From The Ashes (The Ministry of Curiosities #6)(11)



"And if I don't?"

Her mouth twitched in what I suspected was an attempt at a smile. "Back in the dungeon you go."

Or I could escape. But it was far too cold outside for me to survive very long without shelter. I could sell the engagement ring and use the money for accommodation and travel, but I had to find a buyer first, and one willing to pay its worth. The nearby village of Inglemere was too small to have a jeweler with the funds to buy it. I must keep to my original plan of escaping in springtime when the roads were better and I wouldn't freeze to death if I needed to spend the night outside.

I ignored the voice of protest whining in my head and gathered my resolve. "I apologize, Mrs. Denk."

"For your willful behavior." When I merely nodded, she said, "Go on, say it."

"I apologize for my willful behavior yesterday. It won't happen again. I promise not to disrupt class, counter your orders, or speak unless spoken to. I'll be on my best behavior, and throw myself on your mercy. Please forgive me, Mrs. Denk." If I was going to commit, I might as well go all the way.

She glared down her nose at me. After several beats, she stepped aside. "You may go."

I hurried out of the kitchen to the room I shared with Alice. She smiled when she saw me. "She set you free!"

"After I groveled sufficiently."

She pulled a face and turned her back to me. "Lace me."

I concentrated on tying her corset laces. "Are you all right after your ordeal?"

"Perfectly fine, but I feel so responsible. The door is completely smashed and everyone was so terrified."

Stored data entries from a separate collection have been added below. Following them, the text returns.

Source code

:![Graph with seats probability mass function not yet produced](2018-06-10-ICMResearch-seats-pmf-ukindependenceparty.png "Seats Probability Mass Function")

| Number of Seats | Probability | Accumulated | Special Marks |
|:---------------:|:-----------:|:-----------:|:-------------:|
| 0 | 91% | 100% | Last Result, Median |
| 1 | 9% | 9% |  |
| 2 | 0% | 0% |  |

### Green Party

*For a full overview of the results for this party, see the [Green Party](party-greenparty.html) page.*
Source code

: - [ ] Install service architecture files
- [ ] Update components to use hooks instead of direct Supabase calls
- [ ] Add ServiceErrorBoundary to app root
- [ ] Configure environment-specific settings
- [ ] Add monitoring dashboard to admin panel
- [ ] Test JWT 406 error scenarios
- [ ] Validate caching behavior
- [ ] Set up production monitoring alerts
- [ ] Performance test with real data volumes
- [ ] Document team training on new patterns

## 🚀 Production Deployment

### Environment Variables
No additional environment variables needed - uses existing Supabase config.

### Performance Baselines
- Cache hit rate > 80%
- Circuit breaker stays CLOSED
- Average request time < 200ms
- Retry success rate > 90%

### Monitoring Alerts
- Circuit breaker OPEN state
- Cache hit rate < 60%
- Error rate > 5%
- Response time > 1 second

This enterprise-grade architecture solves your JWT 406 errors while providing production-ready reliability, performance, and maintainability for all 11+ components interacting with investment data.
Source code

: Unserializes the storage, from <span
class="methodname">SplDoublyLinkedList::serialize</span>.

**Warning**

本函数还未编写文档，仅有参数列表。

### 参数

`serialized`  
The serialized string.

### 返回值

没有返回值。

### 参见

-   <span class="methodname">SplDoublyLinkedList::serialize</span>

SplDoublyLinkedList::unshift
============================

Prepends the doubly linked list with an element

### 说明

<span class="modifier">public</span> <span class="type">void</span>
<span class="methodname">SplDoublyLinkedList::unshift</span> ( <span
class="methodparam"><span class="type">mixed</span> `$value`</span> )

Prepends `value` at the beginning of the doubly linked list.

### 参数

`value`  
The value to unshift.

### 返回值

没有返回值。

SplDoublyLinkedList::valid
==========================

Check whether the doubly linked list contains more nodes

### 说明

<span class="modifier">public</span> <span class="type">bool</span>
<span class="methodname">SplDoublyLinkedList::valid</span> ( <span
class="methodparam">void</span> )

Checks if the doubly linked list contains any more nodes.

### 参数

I didn't tell her about the damage done to the castle's towers. She felt awful enough as it was. "No one was harmed, that's the main thing." I finished tying her and turned her to face me. I caught her hands. "I'm going to tell you something that very few people know about me."

"That you see ghosts?"

I bit my lip. "More than that."

Instead of looking horrified, she seemed morbidly fascinated. "How thrilling. You have my utmost silence on the matter, Charlie. I promise I won't tell a soul."

"I'm a necromancer." I told her how I could raise dead bodies and control spirits, none of which caused her to shrink away, revolted. She listened intently as I told her about my real mother, my adoption, and my eventual arrival at Lichfield.

"He abducted you!"

"That's the part of my story that disturbs you?" I laughed. "Alice, you're wonderful. Yes, he abducted me but I became aware of another side to him. Perhaps. I think." I waved off the topic, having no wish to dredge it up at that moment. I'd spent an entire morning hardly thinking about Lincoln. It felt like progress.

"I've never met anyone who can see ghosts before," she said as she put on her dress. "And Meredith can too?"

I nodded. "There are others here with supernatural abilities too. And then there's you."

She plopped down on her bed. Our room was small, hardly wide enough to fit both our beds plus the washstand and a narrow chest of drawers we shared. There was no fireplace, and only an embrasure in the window in which to sit.

I sat beside her. "Tell me about yourself, Alice. Tell me why your dreams came to life."

She sighed. "I don't know why, and they haven't always come alive. That was only the second time. The first was just before my parents sent me here. I've always had vivid dreams, you see, even as a child, and always about the same world and creatures. I'd wake up, convinced I'd had tea with the Mad Hatter or met the Cheshire Cat. Mama told me I was being ridiculous and dismissed them as mere dreams. Everyone did. I believed that too, but then the queen became involved."

"The Queen of Hearts?"

She nodded. "Nasty woman, always wanting to cut off people's heads for every slight, no matter how small, and based on flimsy evidence. I pointed out the bias in one of her so-called trials and the next thing I knew, she ordered my arrest. I ran off, but she sent her soldiers after me. I had that dream several times until one day I woke up and my parents were in my room, screaming at me, trying to wake me. The soldiers had come to the house looking for me."

"Bloody hell. Sorry," I added with a wince. "Old habit. What did you do?"

"I didn't do anything, but the very next day, my parents sent me here. They called it a finishing school." She peered up at the ceiling and shook her head. "More like a prison."

"Did they explain why? Did they discuss the dreams with you?"

"No, but they must have connected the soldiers' presence to my dream, otherwise they wouldn't have been so desperate to wake me."

"You didn't ask them why you were that way?"

She shook her head. "My parents aren't people you discuss that sort of thing with. They're very conservative, and appearances are important to them. More important than me," she mumbled into her chin.

I closed my hand over hers. "I'm sure they love you."

"Do they?"

"Of course. You're their daughter."

"Am I?" She sniffed and peered at me through teary eyes. "I don't look like either of them. My mother has red hair and my father's dark. They're both quite short too."